• **Work instruction**
Pick out every line in the items below that contains the string "cookies", and copy each of those lines in full.

• **Supplied entries**
+--

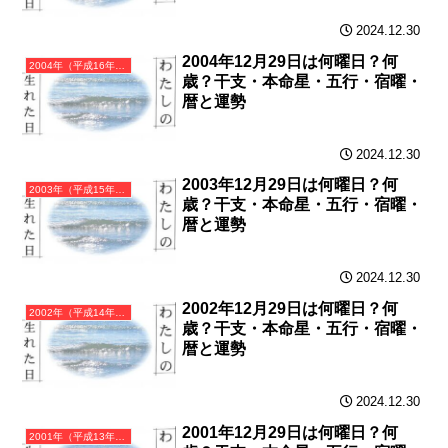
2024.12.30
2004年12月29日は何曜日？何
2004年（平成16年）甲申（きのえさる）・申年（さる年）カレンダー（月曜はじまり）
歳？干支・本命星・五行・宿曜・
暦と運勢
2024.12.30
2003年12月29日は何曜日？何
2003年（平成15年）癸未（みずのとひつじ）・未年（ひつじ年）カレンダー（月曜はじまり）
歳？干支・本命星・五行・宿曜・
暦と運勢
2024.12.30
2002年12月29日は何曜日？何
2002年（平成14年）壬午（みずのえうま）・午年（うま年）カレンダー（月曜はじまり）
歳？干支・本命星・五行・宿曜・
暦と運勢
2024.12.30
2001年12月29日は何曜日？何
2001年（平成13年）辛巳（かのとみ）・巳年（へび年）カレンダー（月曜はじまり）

+--

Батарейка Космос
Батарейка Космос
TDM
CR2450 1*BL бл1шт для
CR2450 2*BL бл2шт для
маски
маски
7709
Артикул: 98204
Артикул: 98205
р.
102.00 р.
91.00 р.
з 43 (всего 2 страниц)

+--

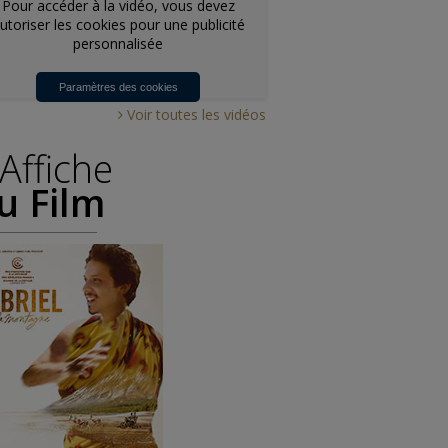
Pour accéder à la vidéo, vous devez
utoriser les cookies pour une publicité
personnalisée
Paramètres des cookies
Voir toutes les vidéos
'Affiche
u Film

+--

• **Problem solution**
utoriser les cookies pour une publicité
Paramètres des cookies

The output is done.